Wednesday, March 15, 2017
No More Clark Gable
It's foggy out this morning -- the back of the garden is shrouded in white so I can't tell whether the marauding foxes visited our new plants again. Yesterday morning we found one dug up for the second time. We put it back in the ground, but surely every time it's unearthed its chances for survival grow slimmer.
There's lots of yellow out there now -- the daffodils, the mimosa/acacia tree that I walk past every day, and now the forsythia by our bedroom window too. And trees like the ones I posted Monday, like big pink clouds.
Dave and I finished the second season of "The Man in the High Castle." I've decided to read the book, by Philip K. Dick. I'm curious to see how much of the TV show is in the original work. It's a pretty complex show and the book is slim enough to be called a novella, so I'm thinking the TV folks have beefed it up. Which is fine -- I just want to compare.
Speaking of books, we're weeding the biography section in the library. We have a parent volunteer who was a librarian in a past life, and she's doing it for us -- she's been making good choices so far, though we have final approval. Jennifer Love Hewitt? Out! A gigantic, tiny-type, read-only-once, 40-year-old biography of Cromwell by Antonia Fraser? Out! Clark Gable? Out!
We have a lot of old biographies, especially of Hollywood types, that I think were probably donations at some point. The fact is, students are not likely to ever use them for research -- especially now that we have the Internet. And kids just aren't going to read huge tomes like Ms. Fraser's, as authoritative as she is. (I did save her book on Henry VIII's wives, and of course we have her classic "Mary, Queen of Scots" around somewhere.)
In photo news, Lonely Planet used a couple of my pictures in a feature about buildings that look like faces. (For free, natch, but I did give permission.) I also allowed a health-care authority in South London to use one of my pictures on their web site (which isn't live yet). I gave it to them for free, but they've now offered to give me a £25 restaurant voucher, so that's a nice little unexpected reward.
(Photo: Restocking a pub in West Hampstead, a few days ago.)
How nice that you have an actual librarian volunteering her time...Sounds like she's doing well with the weeding. She may be able to give you some tips on book recommendations and collection development. Sorry about your plants and the foxes.
ReplyDeleteCongratulations on your Lonely Planet pictures!
ReplyDeleteI hope the lady volunteer doesn't come across "REED AMONG THE BULLRUSHES", the unauthorised biography of Steven Reed. It contains several raunchy passages that would make her blush with disapproval or embarrassment. There's also the chapter where Reed madly assaults and badly injures a bunch of eighth graders who have been rearranging the library shelves just for mischief. This is not what baseball bats are for.
It's so cool to be published, Steve! Proud of you!
ReplyDeletehow nice that your photography is getting notice. not getting paid but hopefully they credit you.
ReplyDeleteI watched both seasons of The Man in The High Castle, but I had a lot of issues with it; i can't go into them without giving spoilers for those who haven't yet watched, but i did wonder if the whole enterprise was in part designed to numb us to the proliferation of the swastika, and did you notice all the aryan supremacy folk had the best "things"? And consider who dies along the way. I would so love to sit down and have a discussion with you about the whole thing, including the holes in the plot, and the almost total absence of people of color, not counting the Japanese. I'd love to know how the series landed for you, and how much of the ickiness i felt was informed by the shoes in which i stand.
ReplyDeleteIt sounds like London is a colorful place right now. I agree with you about the samurai costumes. There is a lot of similarities with the Star Wars costumes.
ReplyDeleteHow nice to be appreciated far and wide! The Lonely Planet article was fun - especially the chicken church in Florida. Did nobody notice that in the drawings, I wonder? But if they had, we wouldn't have that perfect chicken :)

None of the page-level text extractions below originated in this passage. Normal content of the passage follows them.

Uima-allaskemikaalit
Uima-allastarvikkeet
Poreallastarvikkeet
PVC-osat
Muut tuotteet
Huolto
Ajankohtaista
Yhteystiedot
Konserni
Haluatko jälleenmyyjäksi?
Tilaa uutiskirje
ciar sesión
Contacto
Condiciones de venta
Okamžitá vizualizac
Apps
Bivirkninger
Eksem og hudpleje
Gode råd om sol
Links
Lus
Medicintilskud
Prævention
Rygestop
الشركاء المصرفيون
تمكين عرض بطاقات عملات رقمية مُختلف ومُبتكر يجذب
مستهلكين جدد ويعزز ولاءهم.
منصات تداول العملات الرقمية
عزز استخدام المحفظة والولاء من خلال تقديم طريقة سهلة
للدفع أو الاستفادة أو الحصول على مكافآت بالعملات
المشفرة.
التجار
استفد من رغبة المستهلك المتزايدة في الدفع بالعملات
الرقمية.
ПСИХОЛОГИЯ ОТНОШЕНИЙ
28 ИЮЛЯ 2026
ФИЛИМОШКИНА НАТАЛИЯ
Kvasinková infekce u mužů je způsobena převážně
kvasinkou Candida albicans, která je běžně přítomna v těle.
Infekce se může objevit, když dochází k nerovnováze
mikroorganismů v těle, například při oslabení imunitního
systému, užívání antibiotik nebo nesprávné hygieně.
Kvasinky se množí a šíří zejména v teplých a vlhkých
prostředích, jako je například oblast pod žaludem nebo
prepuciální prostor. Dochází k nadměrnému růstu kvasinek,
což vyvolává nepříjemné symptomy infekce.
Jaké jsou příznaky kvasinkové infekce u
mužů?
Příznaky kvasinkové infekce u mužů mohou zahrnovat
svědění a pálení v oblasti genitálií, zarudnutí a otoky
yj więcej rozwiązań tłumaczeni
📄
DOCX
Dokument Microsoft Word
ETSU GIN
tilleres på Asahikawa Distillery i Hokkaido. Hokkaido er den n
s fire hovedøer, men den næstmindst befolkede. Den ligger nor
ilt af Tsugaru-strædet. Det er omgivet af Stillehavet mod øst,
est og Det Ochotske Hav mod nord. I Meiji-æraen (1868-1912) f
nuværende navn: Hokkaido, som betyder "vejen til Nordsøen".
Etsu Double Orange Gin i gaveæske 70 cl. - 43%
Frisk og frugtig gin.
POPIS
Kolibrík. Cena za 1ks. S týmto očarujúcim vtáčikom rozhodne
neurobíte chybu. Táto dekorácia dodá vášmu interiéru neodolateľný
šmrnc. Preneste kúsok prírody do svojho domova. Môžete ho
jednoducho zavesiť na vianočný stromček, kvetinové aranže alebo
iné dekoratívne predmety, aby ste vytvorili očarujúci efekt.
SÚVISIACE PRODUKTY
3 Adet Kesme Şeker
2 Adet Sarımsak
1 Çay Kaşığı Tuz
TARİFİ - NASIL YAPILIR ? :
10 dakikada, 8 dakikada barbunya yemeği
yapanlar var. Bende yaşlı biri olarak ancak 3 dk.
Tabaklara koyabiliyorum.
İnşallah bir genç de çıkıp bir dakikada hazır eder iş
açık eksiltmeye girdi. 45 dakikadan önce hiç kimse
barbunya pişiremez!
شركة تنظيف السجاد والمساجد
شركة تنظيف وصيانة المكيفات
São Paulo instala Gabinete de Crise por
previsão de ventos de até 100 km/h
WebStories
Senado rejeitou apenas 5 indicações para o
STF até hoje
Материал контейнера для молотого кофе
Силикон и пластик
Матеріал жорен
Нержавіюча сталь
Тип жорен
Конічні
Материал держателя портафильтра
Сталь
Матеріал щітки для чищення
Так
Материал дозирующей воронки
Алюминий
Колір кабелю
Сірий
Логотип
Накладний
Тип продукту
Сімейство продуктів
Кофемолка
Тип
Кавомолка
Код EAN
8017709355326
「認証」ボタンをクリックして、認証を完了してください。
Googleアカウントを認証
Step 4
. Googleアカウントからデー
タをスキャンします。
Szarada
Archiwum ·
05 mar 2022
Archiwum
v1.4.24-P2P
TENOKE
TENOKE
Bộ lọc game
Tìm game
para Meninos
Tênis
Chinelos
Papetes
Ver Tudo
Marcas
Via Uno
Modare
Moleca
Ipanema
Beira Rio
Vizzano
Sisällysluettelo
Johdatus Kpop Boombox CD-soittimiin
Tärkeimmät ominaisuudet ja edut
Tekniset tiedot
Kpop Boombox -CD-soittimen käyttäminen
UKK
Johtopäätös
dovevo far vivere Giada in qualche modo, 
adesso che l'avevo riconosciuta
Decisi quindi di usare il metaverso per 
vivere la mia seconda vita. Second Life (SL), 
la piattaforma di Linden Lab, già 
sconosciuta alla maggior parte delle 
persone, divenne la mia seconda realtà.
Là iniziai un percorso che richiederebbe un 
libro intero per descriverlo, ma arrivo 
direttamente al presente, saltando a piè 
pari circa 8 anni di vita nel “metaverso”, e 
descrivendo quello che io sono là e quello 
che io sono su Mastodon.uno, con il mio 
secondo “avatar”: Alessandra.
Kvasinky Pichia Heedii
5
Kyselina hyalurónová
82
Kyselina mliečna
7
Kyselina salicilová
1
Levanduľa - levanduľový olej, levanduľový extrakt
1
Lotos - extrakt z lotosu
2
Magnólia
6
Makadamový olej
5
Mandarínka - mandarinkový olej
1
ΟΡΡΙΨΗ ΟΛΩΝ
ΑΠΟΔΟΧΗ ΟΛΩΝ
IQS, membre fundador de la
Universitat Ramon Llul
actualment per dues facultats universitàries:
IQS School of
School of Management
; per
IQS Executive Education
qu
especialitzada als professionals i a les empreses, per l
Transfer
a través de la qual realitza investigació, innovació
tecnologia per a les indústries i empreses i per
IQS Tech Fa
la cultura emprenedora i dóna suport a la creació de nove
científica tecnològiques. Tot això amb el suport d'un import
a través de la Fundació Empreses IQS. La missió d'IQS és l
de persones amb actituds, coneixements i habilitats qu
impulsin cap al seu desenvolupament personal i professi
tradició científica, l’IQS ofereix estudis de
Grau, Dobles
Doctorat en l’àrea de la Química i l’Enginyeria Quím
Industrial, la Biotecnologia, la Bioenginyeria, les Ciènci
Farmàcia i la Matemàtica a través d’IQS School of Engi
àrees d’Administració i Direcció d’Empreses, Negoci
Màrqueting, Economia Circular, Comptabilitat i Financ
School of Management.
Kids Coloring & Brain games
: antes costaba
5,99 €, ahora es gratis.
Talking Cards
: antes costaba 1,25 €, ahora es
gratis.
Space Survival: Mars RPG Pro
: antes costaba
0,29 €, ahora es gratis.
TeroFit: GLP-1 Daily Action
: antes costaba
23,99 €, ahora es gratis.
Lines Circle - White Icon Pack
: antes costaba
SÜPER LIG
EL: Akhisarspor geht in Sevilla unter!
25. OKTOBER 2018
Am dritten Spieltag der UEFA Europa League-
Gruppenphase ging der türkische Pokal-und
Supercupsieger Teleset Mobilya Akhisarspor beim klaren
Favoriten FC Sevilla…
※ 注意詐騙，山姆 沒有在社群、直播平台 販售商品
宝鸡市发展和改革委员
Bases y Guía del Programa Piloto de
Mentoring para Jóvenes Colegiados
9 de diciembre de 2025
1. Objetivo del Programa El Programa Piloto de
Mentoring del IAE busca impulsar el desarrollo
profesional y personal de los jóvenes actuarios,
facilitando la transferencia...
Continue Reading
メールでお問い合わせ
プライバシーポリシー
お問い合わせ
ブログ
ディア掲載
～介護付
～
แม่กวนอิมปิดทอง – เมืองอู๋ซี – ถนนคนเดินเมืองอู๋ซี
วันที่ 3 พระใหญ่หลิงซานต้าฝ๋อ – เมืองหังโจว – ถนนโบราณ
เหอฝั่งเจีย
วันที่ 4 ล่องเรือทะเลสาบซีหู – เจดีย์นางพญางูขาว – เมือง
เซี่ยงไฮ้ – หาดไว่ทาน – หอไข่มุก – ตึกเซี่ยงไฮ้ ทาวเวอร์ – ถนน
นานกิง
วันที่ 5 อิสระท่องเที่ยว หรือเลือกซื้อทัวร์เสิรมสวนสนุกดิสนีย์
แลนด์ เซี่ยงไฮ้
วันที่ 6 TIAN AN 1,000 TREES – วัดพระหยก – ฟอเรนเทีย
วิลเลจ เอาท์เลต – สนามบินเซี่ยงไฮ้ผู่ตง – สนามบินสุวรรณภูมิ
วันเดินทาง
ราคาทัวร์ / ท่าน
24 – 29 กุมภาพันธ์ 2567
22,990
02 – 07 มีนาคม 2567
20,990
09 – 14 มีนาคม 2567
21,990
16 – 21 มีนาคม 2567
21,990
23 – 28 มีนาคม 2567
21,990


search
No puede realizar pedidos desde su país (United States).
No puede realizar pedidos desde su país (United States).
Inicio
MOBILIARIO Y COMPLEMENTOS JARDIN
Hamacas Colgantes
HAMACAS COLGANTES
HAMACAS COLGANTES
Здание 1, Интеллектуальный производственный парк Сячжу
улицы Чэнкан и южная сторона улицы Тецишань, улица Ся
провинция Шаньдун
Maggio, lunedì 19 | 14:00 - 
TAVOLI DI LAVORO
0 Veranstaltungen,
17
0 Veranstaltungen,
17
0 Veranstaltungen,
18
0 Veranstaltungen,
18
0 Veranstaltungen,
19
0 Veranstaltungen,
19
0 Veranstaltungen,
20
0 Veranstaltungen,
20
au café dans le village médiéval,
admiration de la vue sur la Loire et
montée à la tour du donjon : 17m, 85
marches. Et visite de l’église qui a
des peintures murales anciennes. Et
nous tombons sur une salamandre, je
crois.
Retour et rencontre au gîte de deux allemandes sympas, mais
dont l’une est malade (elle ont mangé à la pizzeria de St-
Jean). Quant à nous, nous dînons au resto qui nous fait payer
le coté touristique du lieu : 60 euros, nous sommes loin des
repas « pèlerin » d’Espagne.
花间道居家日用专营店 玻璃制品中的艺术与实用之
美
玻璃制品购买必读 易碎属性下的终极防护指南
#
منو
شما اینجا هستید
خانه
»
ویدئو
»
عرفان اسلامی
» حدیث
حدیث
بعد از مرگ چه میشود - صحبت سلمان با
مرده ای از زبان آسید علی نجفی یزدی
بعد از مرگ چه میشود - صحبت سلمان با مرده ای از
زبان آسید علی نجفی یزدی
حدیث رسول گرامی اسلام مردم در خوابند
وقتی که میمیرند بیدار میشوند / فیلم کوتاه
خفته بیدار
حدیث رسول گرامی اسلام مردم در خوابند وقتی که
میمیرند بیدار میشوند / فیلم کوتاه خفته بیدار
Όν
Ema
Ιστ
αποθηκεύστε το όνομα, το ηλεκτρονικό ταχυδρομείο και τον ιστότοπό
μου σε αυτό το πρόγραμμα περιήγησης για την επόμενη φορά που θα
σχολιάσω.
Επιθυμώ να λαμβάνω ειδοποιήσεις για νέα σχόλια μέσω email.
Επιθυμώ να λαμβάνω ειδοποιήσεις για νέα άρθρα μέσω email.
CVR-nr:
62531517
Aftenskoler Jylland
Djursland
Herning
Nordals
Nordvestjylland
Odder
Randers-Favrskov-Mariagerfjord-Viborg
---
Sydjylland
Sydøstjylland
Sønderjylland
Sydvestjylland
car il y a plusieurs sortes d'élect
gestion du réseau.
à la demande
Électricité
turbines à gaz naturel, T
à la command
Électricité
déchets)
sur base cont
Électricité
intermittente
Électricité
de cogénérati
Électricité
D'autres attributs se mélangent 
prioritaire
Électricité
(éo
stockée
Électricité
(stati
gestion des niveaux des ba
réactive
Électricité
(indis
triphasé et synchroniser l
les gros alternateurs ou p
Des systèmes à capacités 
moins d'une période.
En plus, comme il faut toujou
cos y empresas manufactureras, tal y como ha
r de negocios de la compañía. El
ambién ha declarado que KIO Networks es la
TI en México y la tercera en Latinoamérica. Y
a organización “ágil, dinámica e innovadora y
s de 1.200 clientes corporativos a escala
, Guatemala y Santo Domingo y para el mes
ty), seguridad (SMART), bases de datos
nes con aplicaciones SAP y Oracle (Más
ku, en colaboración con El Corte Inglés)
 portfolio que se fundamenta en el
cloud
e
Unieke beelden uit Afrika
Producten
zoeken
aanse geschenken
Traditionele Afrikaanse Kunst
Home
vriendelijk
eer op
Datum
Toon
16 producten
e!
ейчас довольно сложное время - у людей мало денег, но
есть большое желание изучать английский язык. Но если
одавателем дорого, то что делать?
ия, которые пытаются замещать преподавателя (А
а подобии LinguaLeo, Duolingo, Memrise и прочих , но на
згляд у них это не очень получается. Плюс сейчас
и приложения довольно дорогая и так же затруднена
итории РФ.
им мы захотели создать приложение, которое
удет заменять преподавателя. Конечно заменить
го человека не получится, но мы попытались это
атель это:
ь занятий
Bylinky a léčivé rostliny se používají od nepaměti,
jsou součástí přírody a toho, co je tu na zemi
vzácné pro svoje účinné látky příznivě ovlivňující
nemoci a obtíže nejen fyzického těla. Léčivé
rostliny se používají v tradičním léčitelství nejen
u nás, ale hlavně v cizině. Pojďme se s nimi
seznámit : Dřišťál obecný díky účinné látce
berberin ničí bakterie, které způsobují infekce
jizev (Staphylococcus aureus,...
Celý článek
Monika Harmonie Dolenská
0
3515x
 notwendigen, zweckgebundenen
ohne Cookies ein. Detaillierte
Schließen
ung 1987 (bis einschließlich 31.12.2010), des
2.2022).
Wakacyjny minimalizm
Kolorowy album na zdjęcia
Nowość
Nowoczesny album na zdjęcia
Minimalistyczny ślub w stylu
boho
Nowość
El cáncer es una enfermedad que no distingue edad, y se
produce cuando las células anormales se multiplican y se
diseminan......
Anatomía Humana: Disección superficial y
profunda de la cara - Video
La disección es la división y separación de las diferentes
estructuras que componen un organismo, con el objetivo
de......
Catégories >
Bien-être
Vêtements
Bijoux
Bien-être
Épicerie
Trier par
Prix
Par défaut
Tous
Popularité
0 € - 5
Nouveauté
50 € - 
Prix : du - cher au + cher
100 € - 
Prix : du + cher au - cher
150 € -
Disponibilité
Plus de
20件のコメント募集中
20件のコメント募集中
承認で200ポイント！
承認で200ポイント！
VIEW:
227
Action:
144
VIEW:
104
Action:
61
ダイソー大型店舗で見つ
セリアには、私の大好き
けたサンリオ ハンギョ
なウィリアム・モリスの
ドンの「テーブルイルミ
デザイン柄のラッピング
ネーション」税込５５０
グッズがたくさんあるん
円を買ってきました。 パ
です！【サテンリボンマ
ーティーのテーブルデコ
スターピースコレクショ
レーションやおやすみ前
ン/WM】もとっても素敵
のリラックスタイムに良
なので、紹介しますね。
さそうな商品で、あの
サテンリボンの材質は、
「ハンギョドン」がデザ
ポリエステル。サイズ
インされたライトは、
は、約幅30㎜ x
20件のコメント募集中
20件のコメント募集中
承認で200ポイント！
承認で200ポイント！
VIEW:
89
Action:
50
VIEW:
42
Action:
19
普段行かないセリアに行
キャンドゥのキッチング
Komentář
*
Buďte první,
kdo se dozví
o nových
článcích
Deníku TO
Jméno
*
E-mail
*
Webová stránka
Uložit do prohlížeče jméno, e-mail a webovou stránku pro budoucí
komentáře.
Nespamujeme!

ReplyDeleteI find it hard to weed out books. On the other hand when our librarian weeded out books, I came home with books!
ReplyDeletea few years ago , our weather and London's weather were twins. Our weather has slipped this year into some messy, howling, dark, freezing, horror. London continues to improve. I take this as an omen.
ReplyDeleteWe even have fog here in southern California i the early morning! It seems a bit early for June gloom, but that's what's going on I guess in this climate change era.
ReplyDeleteI have Antonia Fraser's 'Mary Queen of Scots" around somewhere too.